***** Exercise data *****
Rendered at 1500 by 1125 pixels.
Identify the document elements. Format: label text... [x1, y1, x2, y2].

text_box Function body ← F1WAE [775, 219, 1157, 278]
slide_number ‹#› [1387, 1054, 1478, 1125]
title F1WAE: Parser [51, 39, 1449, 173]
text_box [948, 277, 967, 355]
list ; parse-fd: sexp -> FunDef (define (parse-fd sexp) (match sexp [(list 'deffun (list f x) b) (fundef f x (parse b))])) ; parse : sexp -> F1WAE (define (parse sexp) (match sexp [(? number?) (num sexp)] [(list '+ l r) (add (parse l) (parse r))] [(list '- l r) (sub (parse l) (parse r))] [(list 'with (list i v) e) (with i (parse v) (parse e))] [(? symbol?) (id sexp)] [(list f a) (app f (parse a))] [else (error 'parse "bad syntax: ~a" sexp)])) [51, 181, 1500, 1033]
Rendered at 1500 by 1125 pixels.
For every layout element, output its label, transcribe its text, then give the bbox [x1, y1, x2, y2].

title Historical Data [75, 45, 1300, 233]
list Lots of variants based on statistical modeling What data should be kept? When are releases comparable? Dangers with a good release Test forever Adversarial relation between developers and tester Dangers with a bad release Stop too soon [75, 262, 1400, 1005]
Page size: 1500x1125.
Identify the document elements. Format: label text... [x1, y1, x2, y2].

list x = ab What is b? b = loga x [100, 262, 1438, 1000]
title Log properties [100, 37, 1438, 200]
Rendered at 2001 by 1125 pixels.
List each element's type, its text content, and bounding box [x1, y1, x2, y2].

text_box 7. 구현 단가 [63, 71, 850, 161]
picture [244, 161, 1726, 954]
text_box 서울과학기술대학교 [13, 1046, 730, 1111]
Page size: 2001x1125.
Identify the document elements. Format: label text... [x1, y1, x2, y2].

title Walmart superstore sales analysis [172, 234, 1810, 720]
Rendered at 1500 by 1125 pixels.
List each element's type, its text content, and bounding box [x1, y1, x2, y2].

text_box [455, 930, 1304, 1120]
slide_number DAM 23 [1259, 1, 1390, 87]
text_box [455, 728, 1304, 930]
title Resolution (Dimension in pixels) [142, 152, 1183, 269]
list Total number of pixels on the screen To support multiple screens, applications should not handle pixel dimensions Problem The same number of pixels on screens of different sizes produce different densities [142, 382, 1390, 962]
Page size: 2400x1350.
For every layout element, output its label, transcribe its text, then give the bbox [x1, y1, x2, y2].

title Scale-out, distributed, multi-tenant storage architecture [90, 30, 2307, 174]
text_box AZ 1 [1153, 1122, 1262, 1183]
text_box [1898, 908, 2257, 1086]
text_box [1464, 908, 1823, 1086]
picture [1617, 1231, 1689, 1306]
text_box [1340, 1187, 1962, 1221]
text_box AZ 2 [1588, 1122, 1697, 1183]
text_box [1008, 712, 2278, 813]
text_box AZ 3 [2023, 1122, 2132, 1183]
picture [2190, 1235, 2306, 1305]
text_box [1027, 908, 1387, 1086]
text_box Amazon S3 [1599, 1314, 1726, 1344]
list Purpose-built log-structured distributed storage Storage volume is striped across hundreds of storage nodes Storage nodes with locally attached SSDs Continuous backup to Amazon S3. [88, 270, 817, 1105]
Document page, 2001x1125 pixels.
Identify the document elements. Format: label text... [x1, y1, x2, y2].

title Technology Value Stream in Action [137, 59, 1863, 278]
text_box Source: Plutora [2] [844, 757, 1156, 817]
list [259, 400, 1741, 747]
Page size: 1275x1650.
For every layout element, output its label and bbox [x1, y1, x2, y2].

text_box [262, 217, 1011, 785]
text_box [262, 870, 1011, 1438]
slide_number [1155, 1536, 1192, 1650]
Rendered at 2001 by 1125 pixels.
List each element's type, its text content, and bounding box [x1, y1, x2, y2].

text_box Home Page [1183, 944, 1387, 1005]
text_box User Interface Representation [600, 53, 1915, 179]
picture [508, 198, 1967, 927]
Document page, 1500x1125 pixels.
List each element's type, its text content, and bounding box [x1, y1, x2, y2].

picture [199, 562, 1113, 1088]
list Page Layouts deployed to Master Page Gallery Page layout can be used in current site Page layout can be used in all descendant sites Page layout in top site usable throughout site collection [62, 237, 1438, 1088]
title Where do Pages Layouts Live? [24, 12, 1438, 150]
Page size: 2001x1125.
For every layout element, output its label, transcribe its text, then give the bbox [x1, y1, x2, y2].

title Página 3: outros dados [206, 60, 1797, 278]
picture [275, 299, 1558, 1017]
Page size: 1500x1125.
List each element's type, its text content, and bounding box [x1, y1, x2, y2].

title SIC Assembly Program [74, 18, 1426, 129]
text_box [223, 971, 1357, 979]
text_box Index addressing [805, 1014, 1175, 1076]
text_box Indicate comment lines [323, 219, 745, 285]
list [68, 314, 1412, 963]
*****
Work required - Copy every entry exactly, missing none.

Reply -
Rendered at 1500 by 1125 pixels.
Identify the document elements. Format: label text... [x1, y1, x2, y2].

text_box Function body ← F1WAE [775, 219, 1157, 278]
slide_number ‹#› [1387, 1054, 1478, 1125]
title F1WAE: Parser [51, 39, 1449, 173]
text_box [948, 277, 967, 355]
list ; parse-fd: sexp -> FunDef (define (parse-fd sexp) (match sexp [(list 'deffun (list f x) b) (fundef f x (parse b))])) ; parse : sexp -> F1WAE (define (parse sexp) (match sexp [(? number?) (num sexp)] [(list '+ l r) (add (parse l) (parse r))] [(list '- l r) (sub (parse l) (parse r))] [(list 'with (list i v) e) (with i (parse v) (parse e))] [(? symbol?) (id sexp)] [(list f a) (app f (parse a))] [else (error 'parse "bad syntax: ~a" sexp)])) [51, 181, 1500, 1033]
Rendered at 1500 by 1125 pixels.
For every layout element, output its label, transcribe its text, then give the bbox [x1, y1, x2, y2].

title Historical Data [75, 45, 1300, 233]
list Lots of variants based on statistical modeling What data should be kept? When are releases comparable? Dangers with a good release Test forever Adversarial relation between developers and tester Dangers with a bad release Stop too soon [75, 262, 1400, 1005]
Page size: 1500x1125.
Identify the document elements. Format: label text... [x1, y1, x2, y2].

list x = ab What is b? b = loga x [100, 262, 1438, 1000]
title Log properties [100, 37, 1438, 200]
Rendered at 2001 by 1125 pixels.
List each element's type, its text content, and bounding box [x1, y1, x2, y2].

text_box 7. 구현 단가 [63, 71, 850, 161]
picture [244, 161, 1726, 954]
text_box 서울과학기술대학교 [13, 1046, 730, 1111]
Page size: 2001x1125.
Identify the document elements. Format: label text... [x1, y1, x2, y2].

title Walmart superstore sales analysis [172, 234, 1810, 720]
Rendered at 1500 by 1125 pixels.
List each element's type, its text content, and bounding box [x1, y1, x2, y2].

text_box [455, 930, 1304, 1120]
slide_number DAM 23 [1259, 1, 1390, 87]
text_box [455, 728, 1304, 930]
title Resolution (Dimension in pixels) [142, 152, 1183, 269]
list Total number of pixels on the screen To support multiple screens, applications should not handle pixel dimensions Problem The same number of pixels on screens of different sizes produce different densities [142, 382, 1390, 962]
Page size: 2400x1350.
For every layout element, output its label, transcribe its text, then give the bbox [x1, y1, x2, y2].

title Scale-out, distributed, multi-tenant storage architecture [90, 30, 2307, 174]
text_box AZ 1 [1153, 1122, 1262, 1183]
text_box [1898, 908, 2257, 1086]
text_box [1464, 908, 1823, 1086]
picture [1617, 1231, 1689, 1306]
text_box [1340, 1187, 1962, 1221]
text_box AZ 2 [1588, 1122, 1697, 1183]
text_box [1008, 712, 2278, 813]
text_box AZ 3 [2023, 1122, 2132, 1183]
picture [2190, 1235, 2306, 1305]
text_box [1027, 908, 1387, 1086]
text_box Amazon S3 [1599, 1314, 1726, 1344]
list Purpose-built log-structured distributed storage Storage volume is striped across hundreds of storage nodes Storage nodes with locally attached SSDs Continuous backup to Amazon S3. [88, 270, 817, 1105]
Document page, 2001x1125 pixels.
Identify the document elements. Format: label text... [x1, y1, x2, y2].

title Technology Value Stream in Action [137, 59, 1863, 278]
text_box Source: Plutora [2] [844, 757, 1156, 817]
list [259, 400, 1741, 747]
Page size: 1275x1650.
For every layout element, output its label and bbox [x1, y1, x2, y2].

text_box [262, 217, 1011, 785]
text_box [262, 870, 1011, 1438]
slide_number [1155, 1536, 1192, 1650]
Rendered at 2001 by 1125 pixels.
List each element's type, its text content, and bounding box [x1, y1, x2, y2].

text_box Home Page [1183, 944, 1387, 1005]
text_box User Interface Representation [600, 53, 1915, 179]
picture [508, 198, 1967, 927]
Document page, 1500x1125 pixels.
List each element's type, its text content, and bounding box [x1, y1, x2, y2].

picture [199, 562, 1113, 1088]
list Page Layouts deployed to Master Page Gallery Page layout can be used in current site Page layout can be used in all descendant sites Page layout in top site usable throughout site collection [62, 237, 1438, 1088]
title Where do Pages Layouts Live? [24, 12, 1438, 150]
Page size: 2001x1125.
For every layout element, output its label, transcribe its text, then give the bbox [x1, y1, x2, y2].

title Página 3: outros dados [206, 60, 1797, 278]
picture [275, 299, 1558, 1017]
Page size: 1500x1125.
List each element's type, its text content, and bounding box [x1, y1, x2, y2].

title SIC Assembly Program [74, 18, 1426, 129]
text_box [223, 971, 1357, 979]
text_box Index addressing [805, 1014, 1175, 1076]
text_box Indicate comment lines [323, 219, 745, 285]
list [68, 314, 1412, 963]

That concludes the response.